[What you are asked to do] Search the material below for the string "kettle". Return every line that holds it.
○ ○ ○ ○ ○ ○ ○
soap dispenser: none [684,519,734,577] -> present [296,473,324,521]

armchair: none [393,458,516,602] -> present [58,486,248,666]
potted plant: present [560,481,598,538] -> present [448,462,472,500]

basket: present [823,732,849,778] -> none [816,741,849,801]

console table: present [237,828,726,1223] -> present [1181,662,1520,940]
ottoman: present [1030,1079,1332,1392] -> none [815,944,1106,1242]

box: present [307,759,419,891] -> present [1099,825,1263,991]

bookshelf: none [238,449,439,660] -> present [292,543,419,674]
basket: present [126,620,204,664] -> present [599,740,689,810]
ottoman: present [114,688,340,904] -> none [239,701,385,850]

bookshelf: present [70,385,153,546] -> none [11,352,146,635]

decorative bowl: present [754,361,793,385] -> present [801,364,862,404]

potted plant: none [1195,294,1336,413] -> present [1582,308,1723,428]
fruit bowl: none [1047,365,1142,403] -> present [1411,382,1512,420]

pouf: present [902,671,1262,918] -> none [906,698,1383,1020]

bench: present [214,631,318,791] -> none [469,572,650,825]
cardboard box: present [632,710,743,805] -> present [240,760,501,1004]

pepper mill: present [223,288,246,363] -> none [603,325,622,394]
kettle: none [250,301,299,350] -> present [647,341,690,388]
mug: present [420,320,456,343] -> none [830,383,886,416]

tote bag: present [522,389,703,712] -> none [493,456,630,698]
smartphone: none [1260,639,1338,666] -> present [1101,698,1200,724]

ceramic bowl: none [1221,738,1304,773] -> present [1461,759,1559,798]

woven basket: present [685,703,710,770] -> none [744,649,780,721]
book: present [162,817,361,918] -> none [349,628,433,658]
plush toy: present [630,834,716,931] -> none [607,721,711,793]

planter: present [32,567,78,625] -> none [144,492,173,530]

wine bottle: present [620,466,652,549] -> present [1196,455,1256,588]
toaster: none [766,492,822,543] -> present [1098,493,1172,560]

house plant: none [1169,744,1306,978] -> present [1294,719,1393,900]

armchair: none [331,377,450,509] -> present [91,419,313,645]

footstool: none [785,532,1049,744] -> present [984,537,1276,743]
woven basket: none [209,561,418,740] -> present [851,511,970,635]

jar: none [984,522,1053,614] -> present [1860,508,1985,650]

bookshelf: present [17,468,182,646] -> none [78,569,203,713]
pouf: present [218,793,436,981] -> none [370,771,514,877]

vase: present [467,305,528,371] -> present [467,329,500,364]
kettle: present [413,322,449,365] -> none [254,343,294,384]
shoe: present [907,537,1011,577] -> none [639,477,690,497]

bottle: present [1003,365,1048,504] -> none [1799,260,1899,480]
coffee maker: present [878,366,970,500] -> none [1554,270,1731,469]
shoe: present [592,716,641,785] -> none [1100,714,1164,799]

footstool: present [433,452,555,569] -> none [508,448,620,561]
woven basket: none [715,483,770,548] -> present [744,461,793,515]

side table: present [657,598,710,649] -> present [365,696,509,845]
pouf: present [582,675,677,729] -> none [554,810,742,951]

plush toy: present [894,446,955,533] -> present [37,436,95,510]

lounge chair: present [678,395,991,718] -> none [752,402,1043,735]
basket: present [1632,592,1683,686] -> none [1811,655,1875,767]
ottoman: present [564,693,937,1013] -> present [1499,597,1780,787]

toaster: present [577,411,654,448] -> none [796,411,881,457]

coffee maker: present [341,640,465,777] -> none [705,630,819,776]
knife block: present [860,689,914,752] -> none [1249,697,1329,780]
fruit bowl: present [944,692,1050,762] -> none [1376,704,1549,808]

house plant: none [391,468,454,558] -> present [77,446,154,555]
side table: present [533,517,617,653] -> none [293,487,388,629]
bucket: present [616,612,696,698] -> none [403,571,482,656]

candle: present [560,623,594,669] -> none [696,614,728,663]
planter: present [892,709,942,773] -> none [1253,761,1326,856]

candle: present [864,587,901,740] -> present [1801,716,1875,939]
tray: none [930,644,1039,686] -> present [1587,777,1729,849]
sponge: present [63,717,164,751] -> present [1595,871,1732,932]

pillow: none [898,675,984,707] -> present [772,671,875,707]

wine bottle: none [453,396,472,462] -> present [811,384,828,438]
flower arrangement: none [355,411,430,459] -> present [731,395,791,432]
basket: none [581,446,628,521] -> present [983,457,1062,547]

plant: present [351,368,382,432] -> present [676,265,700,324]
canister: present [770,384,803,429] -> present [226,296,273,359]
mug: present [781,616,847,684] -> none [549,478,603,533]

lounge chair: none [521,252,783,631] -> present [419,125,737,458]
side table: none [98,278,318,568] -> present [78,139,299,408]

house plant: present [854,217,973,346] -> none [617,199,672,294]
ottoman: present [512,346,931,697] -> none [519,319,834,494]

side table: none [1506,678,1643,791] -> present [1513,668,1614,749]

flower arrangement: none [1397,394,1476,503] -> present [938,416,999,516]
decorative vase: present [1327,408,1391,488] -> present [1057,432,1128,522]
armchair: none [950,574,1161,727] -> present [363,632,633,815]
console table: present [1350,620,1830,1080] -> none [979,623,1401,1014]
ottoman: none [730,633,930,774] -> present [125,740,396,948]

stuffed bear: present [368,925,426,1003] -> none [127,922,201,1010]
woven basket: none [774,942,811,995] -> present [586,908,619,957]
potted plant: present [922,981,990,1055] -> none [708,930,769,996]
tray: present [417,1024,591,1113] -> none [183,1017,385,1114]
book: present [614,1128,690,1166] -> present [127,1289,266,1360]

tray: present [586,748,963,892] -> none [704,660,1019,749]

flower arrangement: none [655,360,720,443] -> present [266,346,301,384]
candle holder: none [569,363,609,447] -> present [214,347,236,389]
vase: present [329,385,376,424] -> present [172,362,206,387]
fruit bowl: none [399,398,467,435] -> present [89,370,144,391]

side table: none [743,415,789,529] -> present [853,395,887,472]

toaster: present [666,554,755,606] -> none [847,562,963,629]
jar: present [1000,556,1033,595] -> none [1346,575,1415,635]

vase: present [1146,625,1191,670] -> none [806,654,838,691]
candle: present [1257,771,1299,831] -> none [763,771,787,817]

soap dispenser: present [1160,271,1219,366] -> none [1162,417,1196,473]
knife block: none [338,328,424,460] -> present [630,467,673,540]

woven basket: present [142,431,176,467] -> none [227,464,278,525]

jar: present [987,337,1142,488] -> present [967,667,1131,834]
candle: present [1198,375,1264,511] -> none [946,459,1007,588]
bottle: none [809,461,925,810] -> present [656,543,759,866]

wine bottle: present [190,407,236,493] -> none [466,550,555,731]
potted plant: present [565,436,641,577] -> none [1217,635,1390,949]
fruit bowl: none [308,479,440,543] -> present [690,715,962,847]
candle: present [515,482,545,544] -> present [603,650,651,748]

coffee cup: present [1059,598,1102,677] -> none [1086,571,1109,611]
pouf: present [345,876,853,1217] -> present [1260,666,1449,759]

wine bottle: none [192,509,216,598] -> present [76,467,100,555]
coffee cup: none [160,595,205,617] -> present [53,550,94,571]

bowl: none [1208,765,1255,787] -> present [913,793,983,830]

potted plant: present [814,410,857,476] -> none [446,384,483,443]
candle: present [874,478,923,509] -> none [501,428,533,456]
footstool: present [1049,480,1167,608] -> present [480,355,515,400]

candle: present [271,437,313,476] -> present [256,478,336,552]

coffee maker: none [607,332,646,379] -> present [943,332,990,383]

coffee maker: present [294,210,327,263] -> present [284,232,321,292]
○ ○ ○ ○ ○ ○ ○
[Response box]
kettle: none [250,301,299,350] -> present [647,341,690,388]
kettle: present [413,322,449,365] -> none [254,343,294,384]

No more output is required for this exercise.